Л. Несколько дней спустя член парткома Юрий Корольков на партийном собрании в Союзе писателей требовал наказывать соучастников сталинских преступлений. Он прочитал заявления, которые Лесючевский, директор издательства «Советский писатель», писал в НКВД в 1937–1938 гг., доказывая, что поэты Борис Корнилов и Николай Заболоцкий — враги советской власти. Корнилов погиб в заключении, Заболоцкий провел много лет в лагере на Магадане, а потом в ссылке.
Корольков требовал привлечь «доносчика к строгой партийной и гражданской ответственности».
Лесючевский отвечал ему бледный, судорожно-нервически-напряженный. Он говорил, что это были не доносы, а «критические экспертизы», которые у него потребовали уже после ареста обоих поэтов.
«Вы посмотрите газеты тех лет, многие критики, в том числе и сидящие здесь, писали об этих и других литераторах куда хуже, куда резче, еще до того, как те были арестованы».

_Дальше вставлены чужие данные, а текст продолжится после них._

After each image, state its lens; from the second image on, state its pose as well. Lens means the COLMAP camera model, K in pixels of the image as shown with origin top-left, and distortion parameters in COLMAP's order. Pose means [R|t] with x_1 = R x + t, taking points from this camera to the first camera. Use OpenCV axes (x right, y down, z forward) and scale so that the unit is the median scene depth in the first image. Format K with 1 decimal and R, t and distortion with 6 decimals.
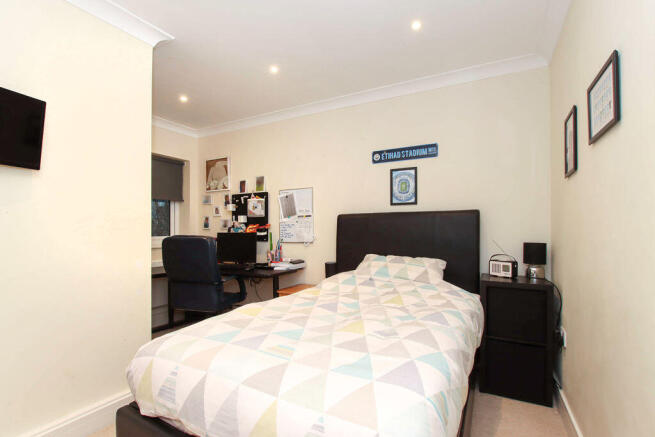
lens RADIAL K [[309.6, 0, 327.6], [0, 309.6, 228.9], [0, 0, 1]] dist [-0.000675, -0.000395]
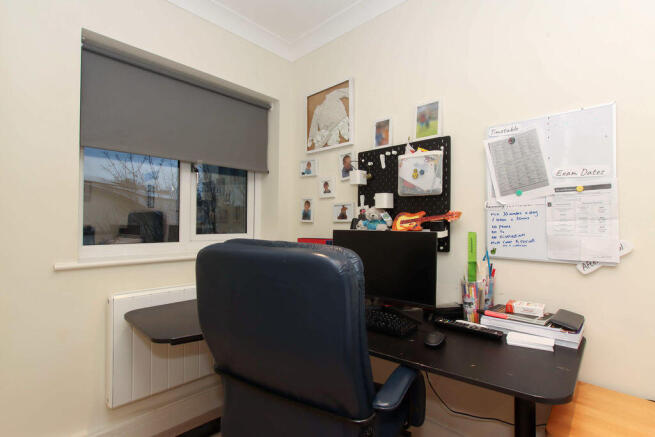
lens RADIAL K [[309.6, 0, 327.6], [0, 309.6, 228.9], [0, 0, 1]] dist [-0.000675, -0.000395]
pose [[0.965661, 0.019189, -0.259095, -0.237078], [-0.016957, 0.999797, 0.010845, 0.005934], [0.259250, -0.006079, 0.965791, 0.537227]]
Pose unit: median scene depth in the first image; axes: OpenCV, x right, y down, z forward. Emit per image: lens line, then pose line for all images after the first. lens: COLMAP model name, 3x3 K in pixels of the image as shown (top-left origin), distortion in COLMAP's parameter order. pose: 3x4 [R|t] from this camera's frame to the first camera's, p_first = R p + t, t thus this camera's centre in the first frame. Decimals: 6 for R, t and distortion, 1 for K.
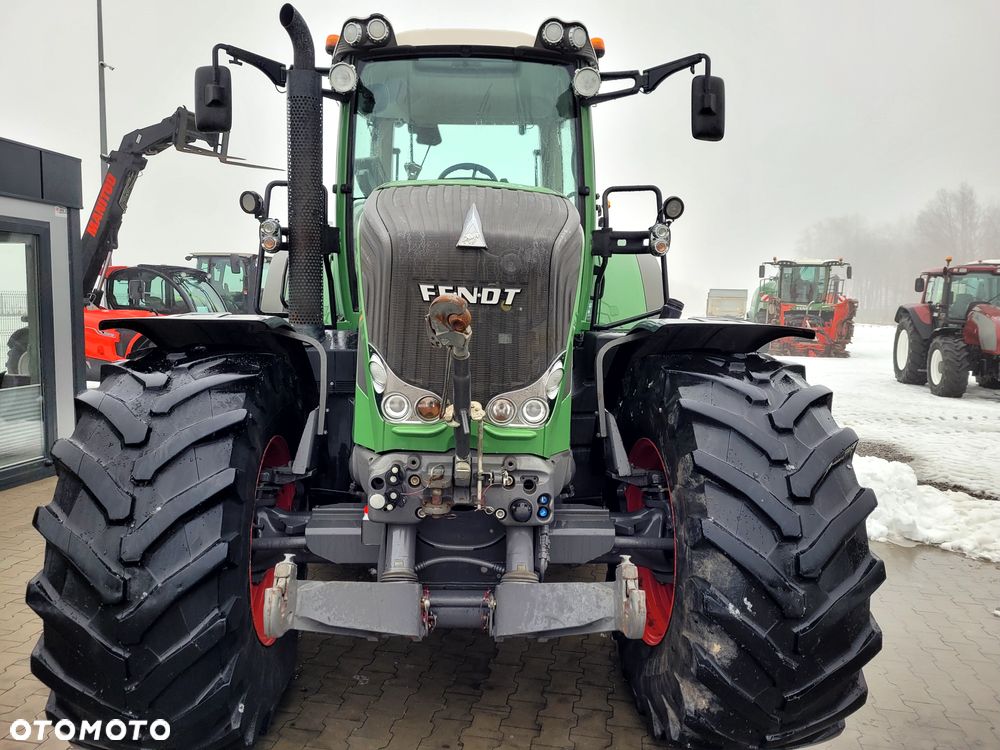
lens RADIAL K [[767.3, 0, 489.3], [0, 767.3, 382.9], [0, 0, 1]] dist [0.039922, -0.005859]
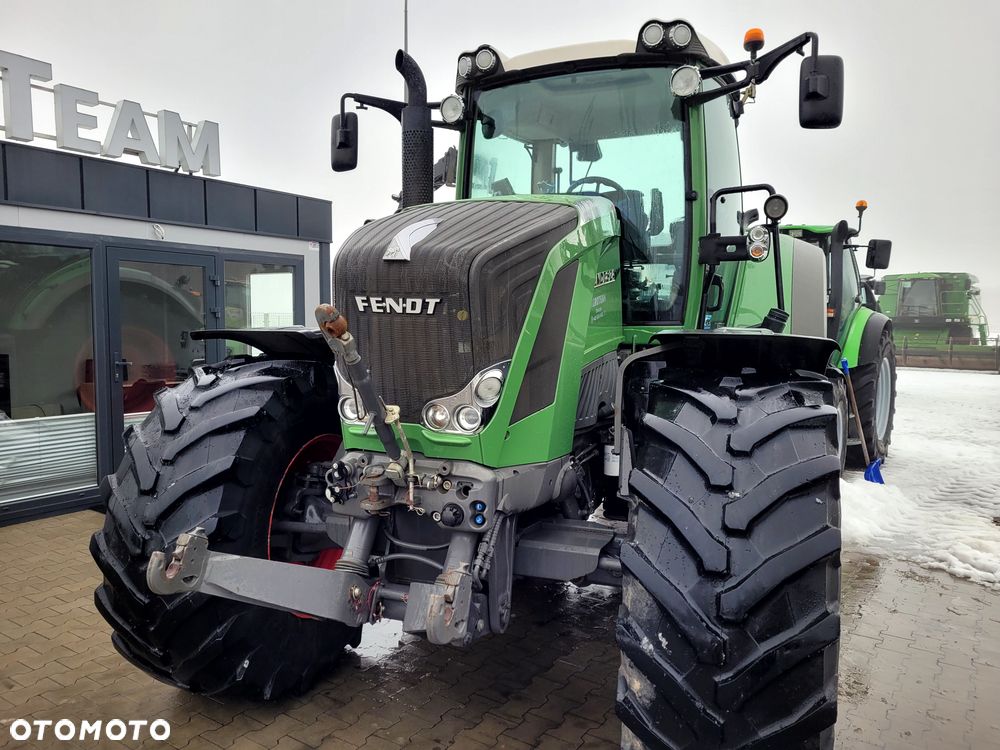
lens RADIAL K [[767.3, 0, 489.3], [0, 767.3, 382.9], [0, 0, 1]] dist [0.039922, -0.005859]
pose [[0.914049, 0.024107, -0.404887, 0.490808], [-0.033821, 0.999286, -0.016855, 0.006036], [0.404192, 0.029100, 0.914211, 0.078484]]
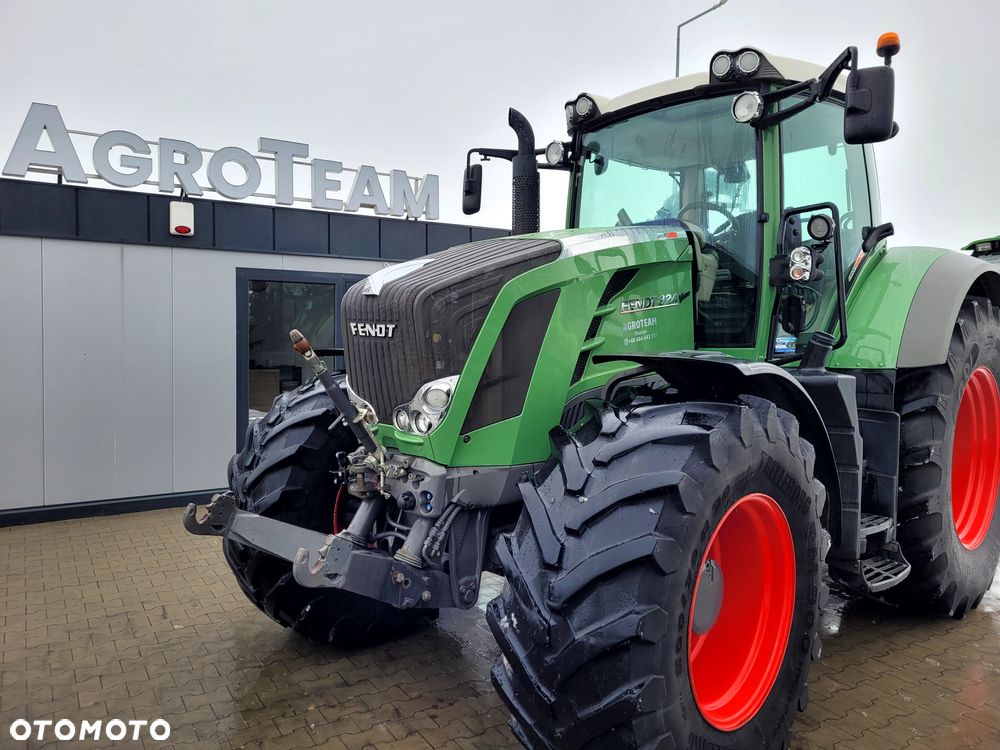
lens RADIAL K [[760.0, 0, 490.9], [0, 760.0, 373.8], [0, 0, 1]] dist [0.056866, -0.030327]
pose [[0.668262, 0.027075, -0.743433, 1.035954], [-0.074539, 0.996745, -0.030701, -0.011820], [0.740183, 0.075931, 0.668105, 0.252084]]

Сергей Михалков говорил в обычном для него свойски-шутовском стиле, славил «нашего Никиту Сергеевича», так геройски преодолевавшего культ личности, а про себя сказал, что, конечно, он жил в то время, тоже увлекался, но себя ответственным за культ личности не считает. «Все мы тогда были так воспитаны».
После него говорил я: «Вы не считаете себя ответственным за культ, потому что всех нас так воспитывали.
В пьесе Шварца «Дракон» есть такой эпизод: Генрих, сын бургомистра, холоп дракона и его преемника, говорит победившему рыцарю Ланселоту: «Я не виноват, меня так учили». А Ланселот возражает: «Всех учили, но почему ты, скотина этакая, был первым учеником…» Хотя я не был первым учеником, был даже арестован по политическому обвинению, но я не хочу прятаться за выгодную для себя неправду. Я сидел в тюрьме не потому, что сопротивлялся культу личности. Сталину я тогда безоговорочно верил и считаю, что в такой же степени, как первые ученики, несу ответственность за все, что было при Сталине, отвечаю и за то, как мы сегодня с этим дурным прошлым будем разделываться».
Мне очень хлопали, в том числе и Михалков.
Р. Ощущение победы было тогда и вокруг нас, и в нас самих. Мы понимали, что предстоит еще много трудного, но успехи нам казались необратимыми,
В 1957 году «Литературную Москву» прорабатывали за публикацию стихов Марины Цветаевой с предисловием Эренбурга. В шестьдесят первом году мы в Гаграх слышали, как за соседним столом в Доме творчества два крупных литературных сановника ворчали: «Мы здесь отдыхаем, а они там издали Пастернака и Цветаеву».
Тоненький сборник Цветаевой продавался сначала только делегатам партийного съезда.
26 декабря 62-го года в большом зале ЦДЛ — вечер памяти Марины Цветаевой.
Артисты и поэты читали ее стихи и стихи, ей посвященные. Это было продолжением наших праздников — торжество новой свободы.
В перерыве к нам подошла Юнна Мориц: «Только что закончилось в Колонном зале собрание молодой творческой интеллигенции. Докладчиком был Ильичев.[13] Он сказал, что литературовед Копелев заступается за абстракционистов: «Пусть, мол, малюют». Он вас осуждал. А я хочу пожать вам руку. Поздравляю!»
Раньше нас ругали заурядные критики, а теперь обругал сам Ильичев. Это было даже лестно, но меня все же испугало.
Л. В марте состоялись две встречи Политбюро с писателями и художниками. Хрущев распоясался, кричал, прерывая Аксенова, Вознесенского, Мальцева.
Сталинцы, или «черные», как мы их называли, одержали победу. Хрущева убедили, что московское отделение Союза писателей — это потенциальный «кружок Петёфи».
Секретарь партийной организации Института истории искусств сказал мне: «Райком требует, чтобы ты объяснил свое отношение к партийной критике».
Партийное собрание шло необычайно вяло, уныло. Но я в тот день устал и, сидя в дальнем углу комнаты, уснул. Меня толкнул сосед, сунул мне записку от председательствовавшего приятеля: «Не спи, сволочь, о тебе же говорят!»
Каяться я не стал. Решения обо мне не принимали, в протокол занесли, что я должен подумать и дать письменные разъяснения.
Друзья уговаривали, что я должен написать вежливо, скромно, без полемики — нужна ведь простая отписка для райкома, никто этого всерьез не принимает. А если я буду продолжать упорствовать, то подведу всех товарищей, подведу Институт.